Throwing a Shower That No One Attended by Marion D.S. Dreyfus

You travel to this solo expeditionary excursion in an Otis, vintage 1965 installation. My building is a quintessential Manhattan mixed-use commercial and residential behemoth, boasting 702 units. With a population varying between 1,500 and 2,500, the building offers many potential eyes. A person could expect that the signal free nighttime event like a rare Leonid meteor shower (occurring once every not-very-often) (100 years!) would draw a crowd.

The newsies announced all week that the best time to catch the magnificence of meteors streaking and expiring across Manhattan’s night sky would be between 4 and 5 am. At the appointed post-witching hour, I dutifully elevatored to our unofficial 35th floor sky deck, despite the waa-waaah of the door alarm, from which platform I could observe all prospective astral doings, equipped with my Mercury 1115 lightweight 7×35 extra-wide angle binocs.
Despite the hour, the Gotham sky was a harlot’s cheek of diffused smudgy rose and inchoate dusky magenta. Dead-center, above, an indeterminate, uncommitted Persian blue. Not your best hue, either. Patchy and distracting disappointments for what should be, ideally, pitchest black.
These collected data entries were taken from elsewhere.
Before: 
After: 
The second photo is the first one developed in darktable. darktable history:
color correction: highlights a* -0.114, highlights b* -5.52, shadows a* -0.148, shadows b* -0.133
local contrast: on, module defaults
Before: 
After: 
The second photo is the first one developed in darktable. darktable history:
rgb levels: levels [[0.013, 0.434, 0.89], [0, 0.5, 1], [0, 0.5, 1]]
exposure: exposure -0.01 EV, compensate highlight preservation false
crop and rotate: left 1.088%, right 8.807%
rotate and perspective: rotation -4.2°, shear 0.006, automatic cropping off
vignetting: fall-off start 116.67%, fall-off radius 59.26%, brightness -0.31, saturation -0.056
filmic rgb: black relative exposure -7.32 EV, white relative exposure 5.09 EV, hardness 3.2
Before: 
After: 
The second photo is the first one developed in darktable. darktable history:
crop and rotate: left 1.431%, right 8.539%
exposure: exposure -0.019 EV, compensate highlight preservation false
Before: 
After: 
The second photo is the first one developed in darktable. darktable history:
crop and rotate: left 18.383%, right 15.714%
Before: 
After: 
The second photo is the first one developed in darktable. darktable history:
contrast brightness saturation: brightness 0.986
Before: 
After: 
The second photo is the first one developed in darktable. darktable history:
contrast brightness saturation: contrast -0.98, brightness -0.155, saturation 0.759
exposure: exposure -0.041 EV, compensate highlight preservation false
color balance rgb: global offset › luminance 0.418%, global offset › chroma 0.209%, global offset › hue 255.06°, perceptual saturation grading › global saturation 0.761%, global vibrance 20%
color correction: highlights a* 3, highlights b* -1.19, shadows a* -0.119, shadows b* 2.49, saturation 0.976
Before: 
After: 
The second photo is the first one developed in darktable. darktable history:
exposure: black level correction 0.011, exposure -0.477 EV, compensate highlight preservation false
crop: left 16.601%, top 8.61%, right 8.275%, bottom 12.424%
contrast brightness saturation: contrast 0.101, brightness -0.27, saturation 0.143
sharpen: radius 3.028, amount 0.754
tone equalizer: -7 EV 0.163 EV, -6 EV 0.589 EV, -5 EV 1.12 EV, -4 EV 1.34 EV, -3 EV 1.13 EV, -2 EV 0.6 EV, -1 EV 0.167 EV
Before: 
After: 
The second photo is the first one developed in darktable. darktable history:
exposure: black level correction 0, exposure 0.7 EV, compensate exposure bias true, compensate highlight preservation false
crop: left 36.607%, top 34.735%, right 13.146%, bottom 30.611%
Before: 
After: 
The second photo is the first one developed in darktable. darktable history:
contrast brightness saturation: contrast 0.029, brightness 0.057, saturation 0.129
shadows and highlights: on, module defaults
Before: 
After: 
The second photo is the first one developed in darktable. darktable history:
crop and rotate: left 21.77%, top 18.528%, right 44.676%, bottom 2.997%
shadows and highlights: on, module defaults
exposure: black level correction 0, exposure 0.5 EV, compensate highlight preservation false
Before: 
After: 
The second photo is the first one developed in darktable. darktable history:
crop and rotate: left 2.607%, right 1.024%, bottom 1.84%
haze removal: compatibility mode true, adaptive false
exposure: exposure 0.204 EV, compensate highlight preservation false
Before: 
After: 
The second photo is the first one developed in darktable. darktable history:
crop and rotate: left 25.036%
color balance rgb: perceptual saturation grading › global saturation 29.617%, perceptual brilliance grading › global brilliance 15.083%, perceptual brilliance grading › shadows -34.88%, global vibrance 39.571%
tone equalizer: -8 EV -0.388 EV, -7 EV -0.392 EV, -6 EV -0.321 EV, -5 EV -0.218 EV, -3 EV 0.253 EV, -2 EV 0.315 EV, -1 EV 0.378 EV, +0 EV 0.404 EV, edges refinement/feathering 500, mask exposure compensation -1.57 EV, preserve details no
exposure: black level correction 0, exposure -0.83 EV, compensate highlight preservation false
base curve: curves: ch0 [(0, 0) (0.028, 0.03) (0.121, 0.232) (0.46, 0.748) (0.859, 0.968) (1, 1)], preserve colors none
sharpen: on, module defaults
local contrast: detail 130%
Normally one of NYC’s fiercest defenders, I was disgusted that she couldn’t muster a dark backdrop for her once-in-a-century pyrotechnic space-travel drop-ins. Not another soul on the new, still-squishy licorice tarmac. No one dotted the rooftops or viewing stations of any of our high-hulk neighbors, either. Where was that vaunted esprit of escapade so dear to the ink and brag rights of Apple corers? The sole explanation one could dredge up was the mattress-thick sludge of mid-August air, making a venture outside without A/C life-support intimidating for the faint-fevered or self-indulged. But come on. Isn’t a potential light-studded spectacular worth a little shvitzing?

Adding to the unsettle was the difficulty of focusing. It’s not like ogling a neighbor’s bedroom, the which one could at least focus and glean some smattering of compensatory eye-fill. None of that. I was staring around at an undifferentiated mass of, well, muggy nothingness. It was akin to going to the doctor with a first breast x-ray. Absent a baseline reading of what was there before, a first x-ray compares to nothing, and is just about meaningless.

As it turned out, after a half hour of intense peering with expensive coated optics plastered to my eye sockets, I had to admit defeat. Not a flaming streak. Not a comet tail. Not a UFO contrail. Nadarissimo. Not even the scintillating ember of a cigarette on a parallel rooftop, a last nicotine immolation before Mayor Mike comes after and hunts down the errant rooftop miscreant for smoking under the bowl of all Creation.

Packing up the mighty Mercury, I philosophized. We’d given it the college try, and would pursue it perhaps again. Some other decade. From a bovine-dung-decorated field somewhere in Zimbabwe, which affords a lot more chance for actually enjoying a black sky, from which one could actually eyeball a bumper crop of faint blitzing, kamikaze-formation, flaming hard-rock airmail. Or maybe just hire J.K. Rowling to give me the Quidditch high sign.